I recently tussled with the idea of predestination as part of an assessment I did for my MTS program. The task was really to design a way of teaching predestination in a way that doesn’t require your listeners to have a BTh, but true to nerdular form, I ended up writing a companion essay to think through the issues more fully and get my head straight on what the Bible teaches on predestination.

The main surprise for me was that the whole doctrine is really not as hard as I thought it would be. In fact, I suspect people get hung up at one of three points and remain stuck there because predestination is one of those things that doesn’t neatly slot into our Western, rationalistic, logic-oriented minds (privately, I do wonder if this will become less of an issue as pluralism sinks in as an acceptable way of assessing ideas). The three points where I reckon most people run aground are:

  1. The idea that God predestines some and not others to eternal life. This is understandable; to accept this, it requires us to defer to God and acknowledge that He has not chosen to predestine everyone to eternal life, but rather some to eternal life and some to eternal punishment.
  2. The tension between God’s sovereignty (or, as Packer would argue, His Kingship) and human responsibility for sin (or, God’s role as Judge), seeing as the two are made plain in Scripture but appear irreconcilable. If God is sovereign and all our thoughts and ways are known by Him and subject to His will, how can we be held accountable for our sin? For a related difficulty, see point one above.
  3. The question of falling away – specifically, if God has predestined His elect, and someone who appears to be elect falls away, were they really elect in the first place?
● ● ●
**OBJECTIVE**
In the passage on predestination, what was the writer's assessment task for the MTS program? Rely only on the passage on predestination for what follows.

**RAW DATA**
● ● ●
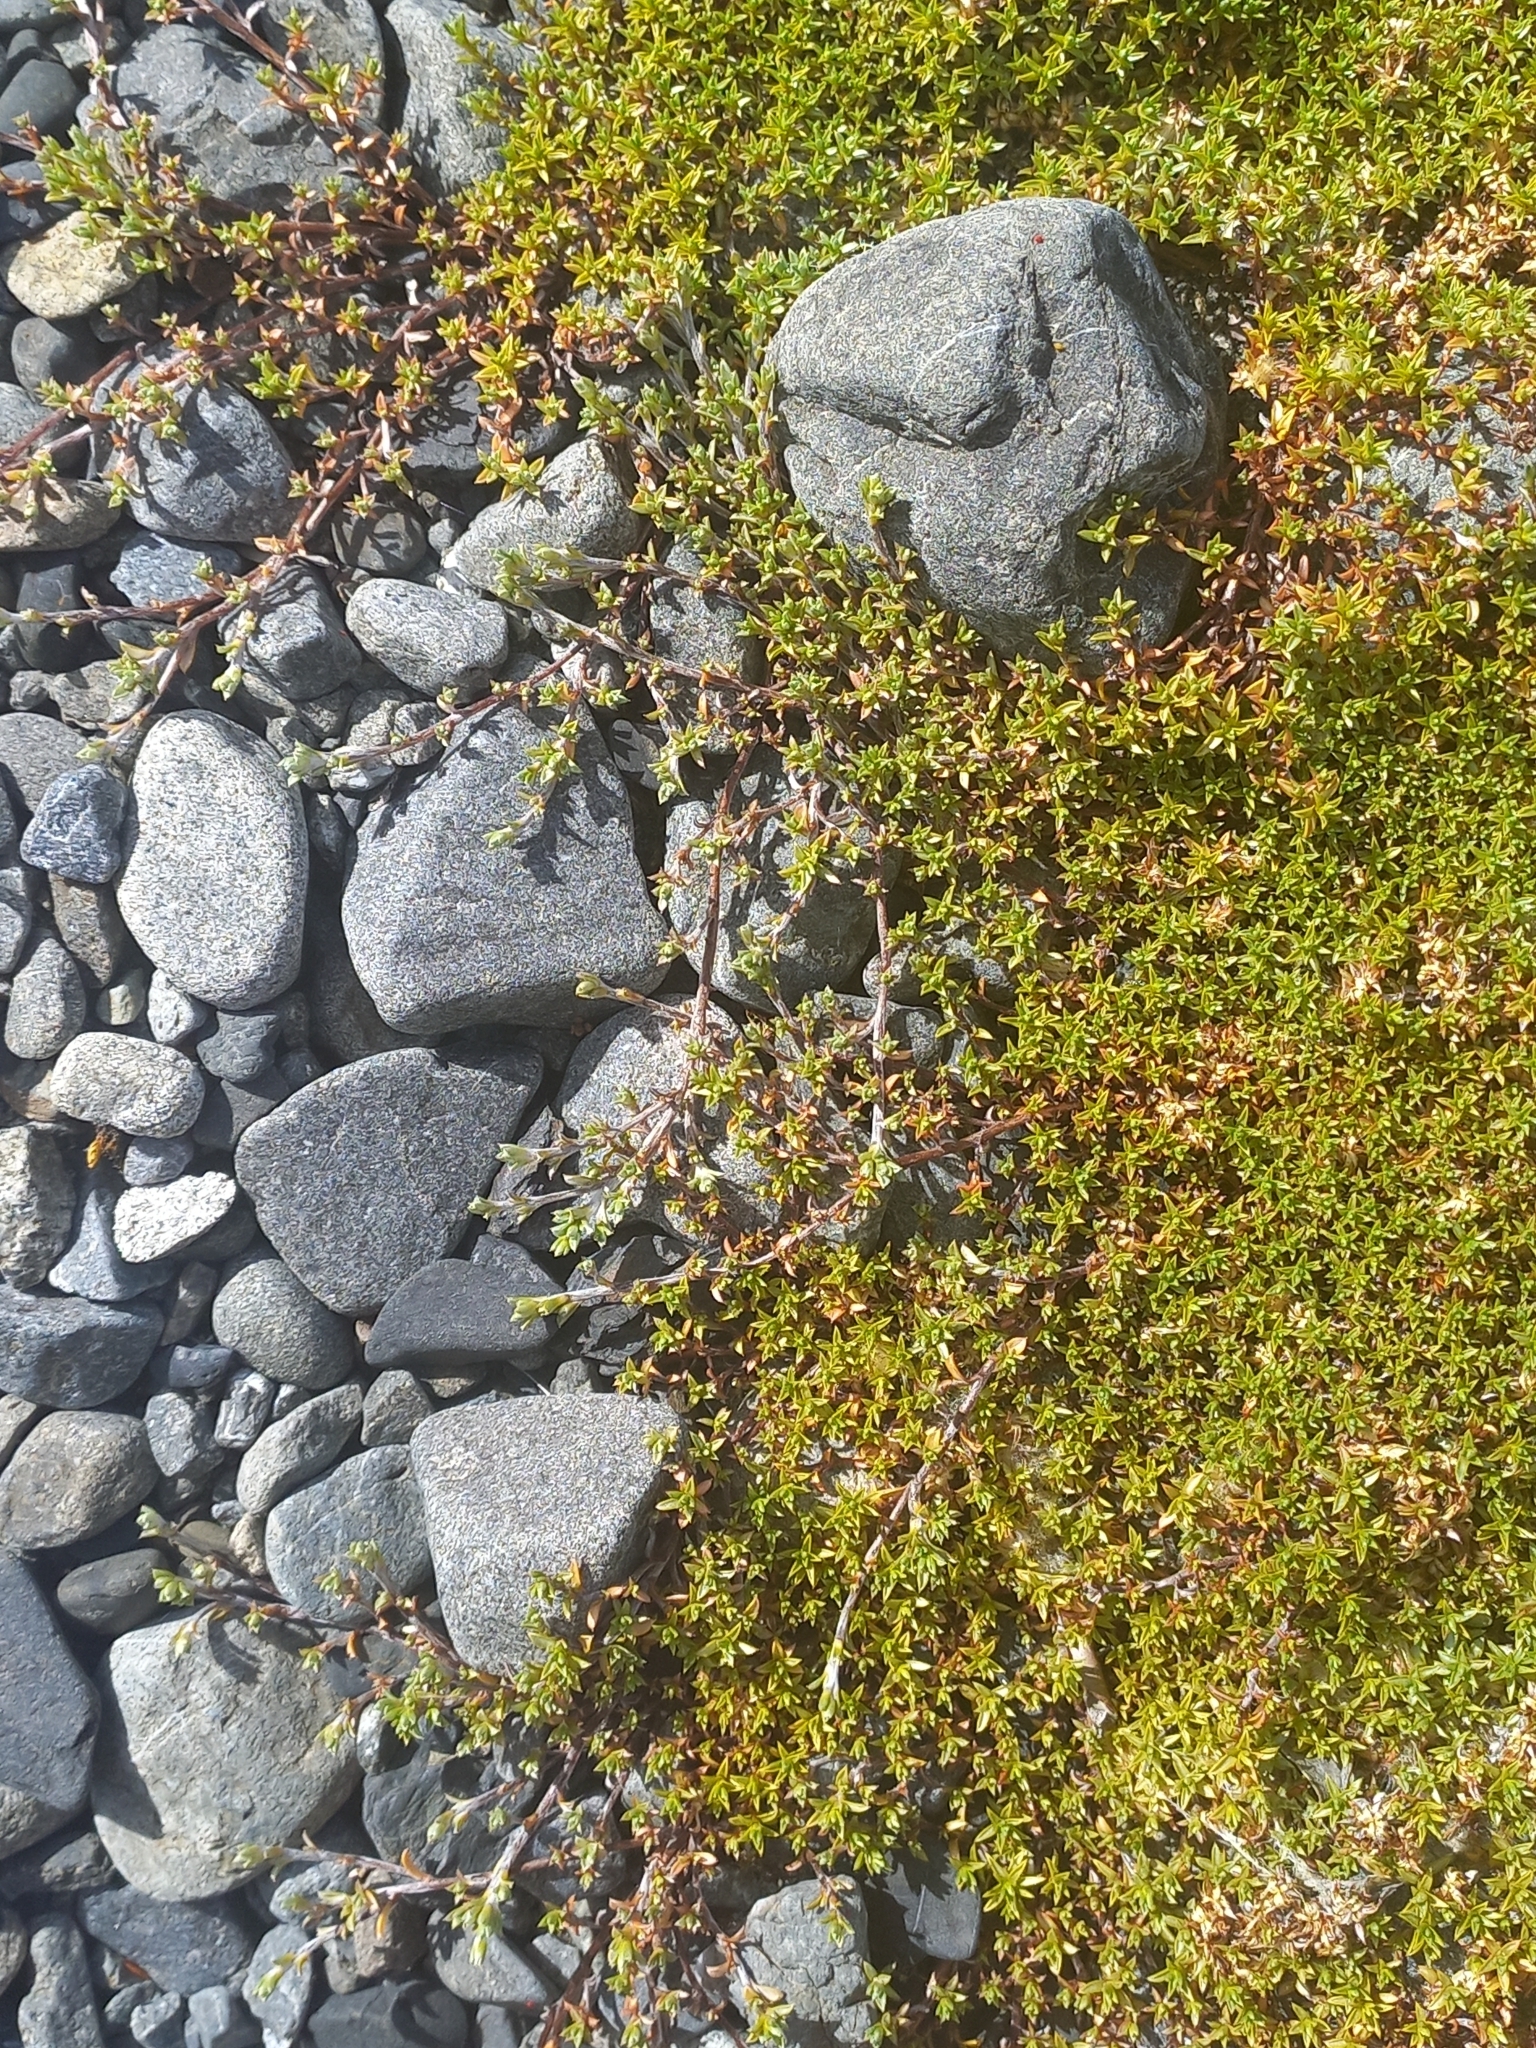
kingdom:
● ● ●
**THE ANSWER**
To design a way of teaching predestination that doesn't require listeners to have a BTh.